12. The only impeaching observation against the petitioner was to the effect that he had granted umbrella of protection to the Mr. D.P.Ojha, the then DGP Vigilance and not properly investigated the case. This observation is unfounded in view of the discussion made hereinabove. Moreover, this Court while considering the case of Mr. D.P.Ojha in Cr.M.P. No. 973 of 2018 12 wherein also the same impugned order dated 05.03.2018 passed in R.C. Case No. 38A/1996 by learned Special Judge-VII, CBI (AHD Scam), Ranchi was under challenge, held that order of his arraignment was bad in law on several counts inter alia failing to record satisfaction required in terms of the ratio rendered in the case of Hardeep Singh (supra); failure to refer to any such incriminating material evidence as found during inquiry or trial which, if went unrebutted, would lead to his conviction and also on account of violation of principles of natural justice, as no show cause or notice or opportunity of hearing was given to him.

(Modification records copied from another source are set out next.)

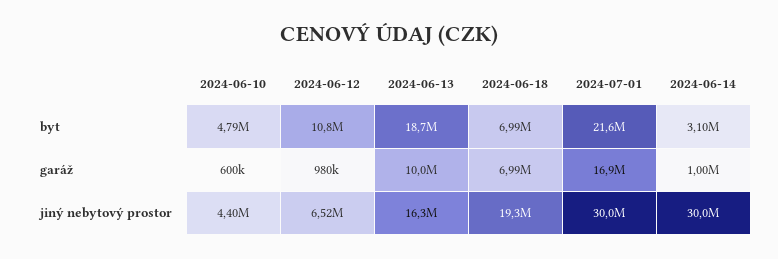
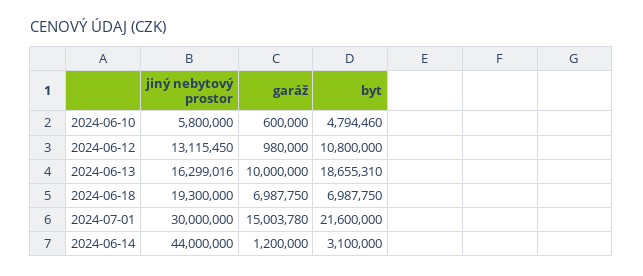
  {
    "2024-06-10": {
      "byt": 4794460,
      "garáž": 600000,
-     "jiný nebytový prostor": 4400000
+     "jiný nebytový prostor": 5800000
    },
    "2024-06-12": {
      "byt": 10800000,
      "garáž": 980000,
-     "jiný nebytový prostor": 6520000
+     "jiný nebytový prostor": 13115450
    },
    "2024-06-13": {
      "byt": 18655310,
      "garáž": 10000000,
      "jiný nebytový prostor": 16299016
    },
    "2024-06-18": {
      "byt": 6987750,
      "garáž": 6987750,
      "jiný nebytový prostor": 19300000
    },
    "2024-07-01": {
      "byt": 21600000,
-     "garáž": 16900000,
+     "garáž": 15003780,
      "jiný nebytový prostor": 30000000
    },
    "2024-06-14": {
      "byt": 3100000,
-     "garáž": 1000000,
+     "garáž": 1200000,
-     "jiný nebytový prostor": 30000000
+     "jiný nebytový prostor": 44000000
    }
  }

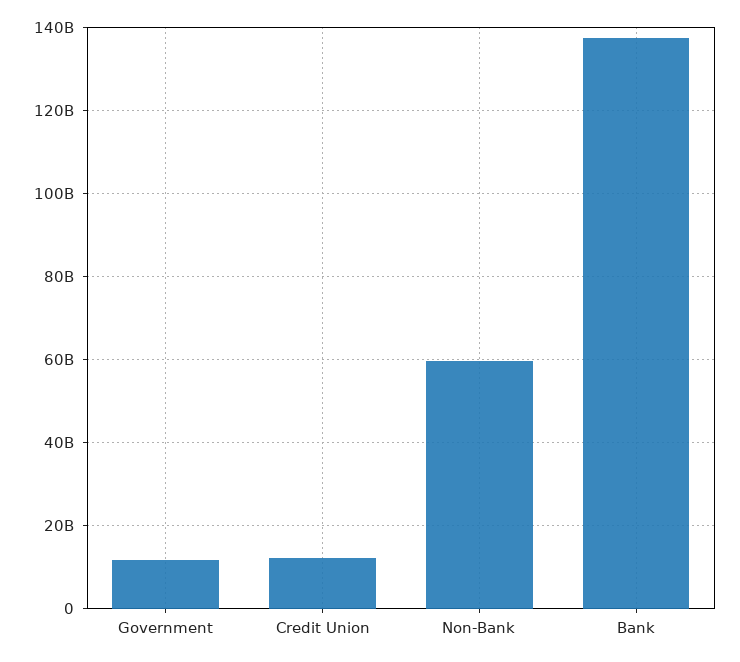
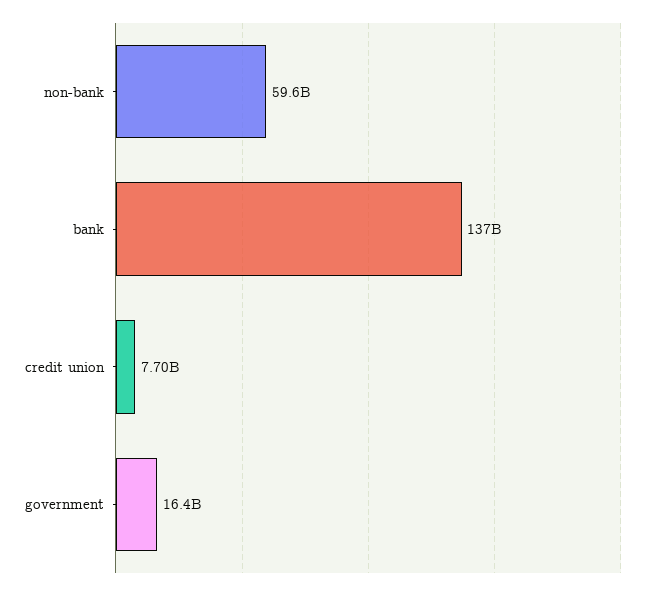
  {
-   "Government": 12000000000,
+   "Government": 16400000000,
-   "Credit Union": 12000000000,
+   "Credit Union": 7700000000,
    "Non-Bank": 59600000000,
    "Bank": 137000000000
  }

13. The basis for holding the petitioner liable for acts of criminal conspiracy in connivance with Mr. D.P.Ojha is no longer factually available or tenable. In the wake of all these facts and circumstances and the legal infirmity found in the impugned order, this Court is of the opinion that the impugned order cannot be sustained in the eye of law or on facts. If interference is not made under the inherent powers of this Court under Section 482 of the Cr.P.C, it would lead to grave miscarriage of justice. As such, it is quashed.
14. Accordingly, instant petition is allowed. This Court records its appreciation for the valuable assistance accorded by the learned Amicus Curiae during hearing of this case. The Member Secretary, High Court Legal Services Committee shall bear the fee / legal remuneration of the learned Amicus Curiae.